» **What the exercise asks**: Print each record exactly as it appears, but drop the images.

--- Listed entries Enclosed Below ---

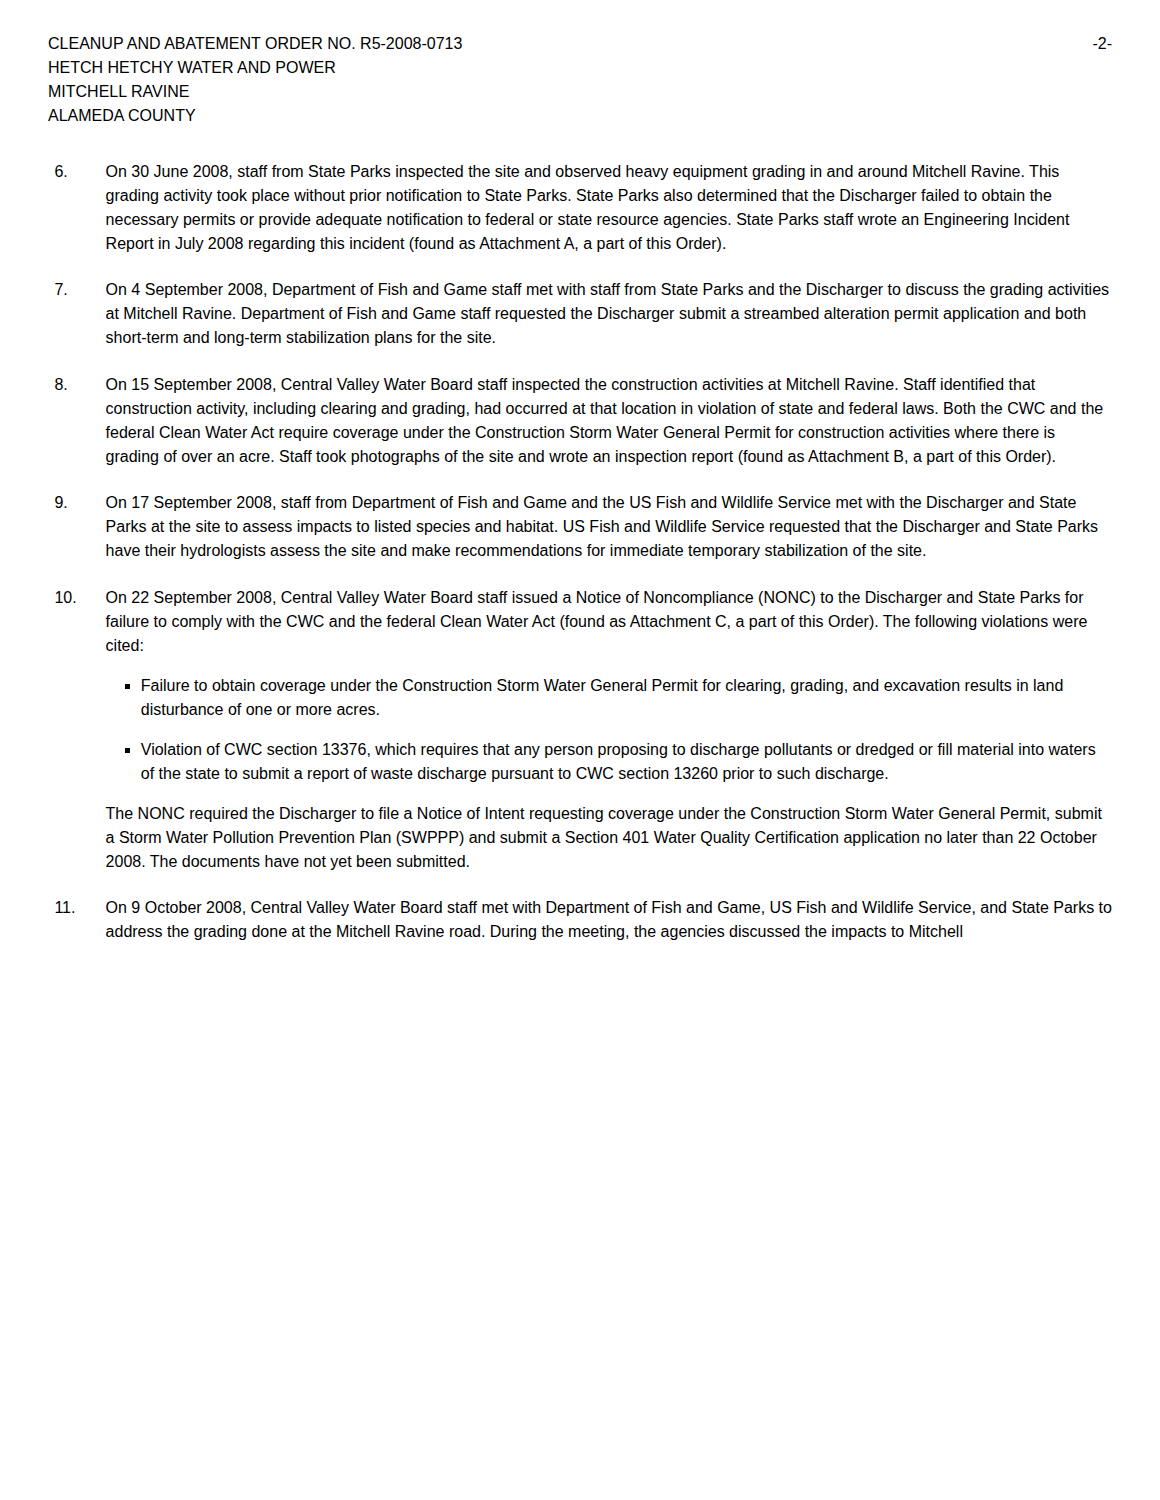CLEANUP AND ABATEMENT ORDER NO. R5-2008-0713 -2-
HETCH HETCHY WATER AND POWER
MITCHELL RAVINE
ALAMEDA COUNTY
6. On 30 June 2008, staff from State Parks inspected the site and observed heavy equipment grading in and around Mitchell Ravine. This grading activity took place without prior notification to State Parks. State Parks also determined that the Discharger failed to obtain the necessary permits or provide adequate notification to federal or state resource agencies. State Parks staff wrote an Engineering Incident Report in July 2008 regarding this incident (found as Attachment A, a part of this Order).
7. On 4 September 2008, Department of Fish and Game staff met with staff from State Parks and the Discharger to discuss the grading activities at Mitchell Ravine. Department of Fish and Game staff requested the Discharger submit a streambed alteration permit application and both short-term and long-term stabilization plans for the site.
8. On 15 September 2008, Central Valley Water Board staff inspected the construction activities at Mitchell Ravine. Staff identified that construction activity, including clearing and grading, had occurred at that location in violation of state and federal laws. Both the CWC and the federal Clean Water Act require coverage under the Construction Storm Water General Permit for construction activities where there is grading of over an acre. Staff took photographs of the site and wrote an inspection report (found as Attachment B, a part of this Order).
9. On 17 September 2008, staff from Department of Fish and Game and the US Fish and Wildlife Service met with the Discharger and State Parks at the site to assess impacts to listed species and habitat. US Fish and Wildlife Service requested that the Discharger and State Parks have their hydrologists assess the site and make recommendations for immediate temporary stabilization of the site.
10.
On 22 September 2008, Central Valley Water Board staff issued a Notice of Noncompliance (NONC) to the Discharger and State Parks for failure to comply with the CWC and the federal Clean Water Act (found as Attachment C, a part of this Order). The following violations were cited:
Failure to obtain coverage under the Construction Storm Water General Permit for clearing, grading, and excavation results in land disturbance of one or more acres.
Violation of CWC section 13376, which requires that any person proposing to discharge pollutants or dredged or fill material into waters of the state to submit a report of waste discharge pursuant to CWC section 13260 prior to such discharge.
The NONC required the Discharger to file a Notice of Intent requesting coverage under the Construction Storm Water General Permit, submit a Storm Water Pollution Prevention Plan (SWPPP) and submit a Section 401 Water Quality Certification application no later than 22 October 2008. The documents have not yet been submitted.
11. On 9 October 2008, Central Valley Water Board staff met with Department of Fish and Game, US Fish and Wildlife Service, and State Parks to address the grading done at the Mitchell Ravine road. During the meeting, the agencies discussed the impacts to Mitchell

--- End of Enclosed Listed entries ---

» **Task answer**:
CLEANUP AND ABATEMENT ORDER NO. R5-2008-0713 -2-
HETCH HETCHY WATER AND POWER
MITCHELL RAVINE
ALAMEDA COUNTY
6. On 30 June 2008, staff from State Parks inspected the site and observed heavy equipment grading in and around Mitchell Ravine. This grading activity took place without prior notification to State Parks. State Parks also determined that the Discharger failed to obtain the necessary permits or provide adequate notification to federal or state resource agencies. State Parks staff wrote an Engineering Incident Report in July 2008 regarding this incident (found as Attachment A, a part of this Order).
7. On 4 September 2008, Department of Fish and Game staff met with staff from State Parks and the Discharger to discuss the grading activities at Mitchell Ravine. Department of Fish and Game staff requested the Discharger submit a streambed alteration permit application and both short-term and long-term stabilization plans for the site.
8. On 15 September 2008, Central Valley Water Board staff inspected the construction activities at Mitchell Ravine. Staff identified that construction activity, including clearing and grading, had occurred at that location in violation of state and federal laws. Both the CWC and the federal Clean Water Act require coverage under the Construction Storm Water General Permit for construction activities where there is grading of over an acre. Staff took photographs of the site and wrote an inspection report (found as Attachment B, a part of this Order).
9. On 17 September 2008, staff from Department of Fish and Game and the US Fish and Wildlife Service met with the Discharger and State Parks at the site to assess impacts to listed species and habitat. US Fish and Wildlife Service requested that the Discharger and State Parks have their hydrologists assess the site and make recommendations for immediate temporary stabilization of the site.
10.
On 22 September 2008, Central Valley Water Board staff issued a Notice of Noncompliance (NONC) to the Discharger and State Parks for failure to comply with the CWC and the federal Clean Water Act (found as Attachment C, a part of this Order). The following violations were cited:
Failure to obtain coverage under the Construction Storm Water General Permit for clearing, grading, and excavation results in land disturbance of one or more acres.
Violation of CWC section 13376, which requires that any person proposing to discharge pollutants or dredged or fill material into waters of the state to submit a report of waste discharge pursuant to CWC section 13260 prior to such discharge.
The NONC required the Discharger to file a Notice of Intent requesting coverage under the Construction Storm Water General Permit, submit a Storm Water Pollution Prevention Plan (SWPPP) and submit a Section 401 Water Quality Certification application no later than 22 October 2008. The documents have not yet been submitted.
11. On 9 October 2008, Central Valley Water Board staff met with Department of Fish and Game, US Fish and Wildlife Service, and State Parks to address the grading done at the Mitchell Ravine road. During the meeting, the agencies discussed the impacts to Mitchell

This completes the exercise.